Tasks and exercises:
1. Please retype, word for word, the part of the Chorus note program excerpt that opens with the words containing "In the case" and closes with "in Sections 165(j)".
2. In the Chorus note program excerpt, what is the maximum aggregate principal amount of notes that may be issued?
3. Summarize the Chorus note program excerpt in two sentences.

Text excerpt:
+---+

In the case of any Tranche of Bearer Notes having a maturity of more than 365 days, the Notes

in global form, the Notes in definitive form and any Coupons and Talons appertaining thereto will

bear a legend to the following effect:

"Any United States person who holds this obligation will be subject to limitations under

the United States income tax laws, including the limitations provided in Sections 165(j)

and 1287(a) of the Internal Revenue Code."



- 30 -



TERMS AND CONDITIONS OF THE NOTES

The following is the text of the terms and conditions which, as supplemented, amended and/or

replaced by the relevant Pricing Supplement, will be endorsed on each Note in definitive form

issued under the Programme. The terms and conditions applicable to any Note in global form will

differ from those terms and conditions which would apply to the Note were it in definitive form to

the extent described under "Summary of Provisions Relating to the Notes while in Global Form"

below.

1. Introduction

(a) Programme: Chorus Limited (the "Issuer") has established a Euro Medium Term Note

Programme (the "Programme") for the issuance of up to U.S.$2,000,000,000 in

aggregate principal amount of notes (the "Notes") guaranteed by Chorus New Zealand

Limited (the "Original Guarantor") and certain other subsidiaries of the Issuer from time

to time (together with the Original Guarantor, the "Guarantors").

(b) Pricing Supplement: Notes issued under the Programme are issued in series (each a

"Series") and each Series may comprise one or more tranches (each a "Tranche") of

Notes. Each Tranche is the subject of a pricing supplement (the "Pricing Supplement")

+---+

Given entries:
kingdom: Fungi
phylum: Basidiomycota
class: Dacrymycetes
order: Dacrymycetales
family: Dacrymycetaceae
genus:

+---+

Written responses:
1.
In the case of any Tranche of Bearer Notes having a maturity of more than 365 days, the Notes

in global form, the Notes in definitive form and any Coupons and Talons appertaining thereto will

bear a legend to the following effect:

"Any United States person who holds this obligation will be subject to limitations under

the United States income tax laws, including the limitations provided in Sections 165(j)

2. Up to U.S.$2,000,000,000.

3. Bearer notes with a maturity of more than 365 days, along with any coupons and talons, carry a legend warning that United States persons holding them face limitations under U.S. income tax laws, including Sections 165(j) and 1287(a) of the Internal Revenue Code. The terms and conditions that follow are endorsed on each definitive note and describe a program under which Chorus Limited may issue up to U.S.$2,000,000,000 of notes, guaranteed by Chorus New Zealand Limited and certain other subsidiaries, in series made up of one or more tranches.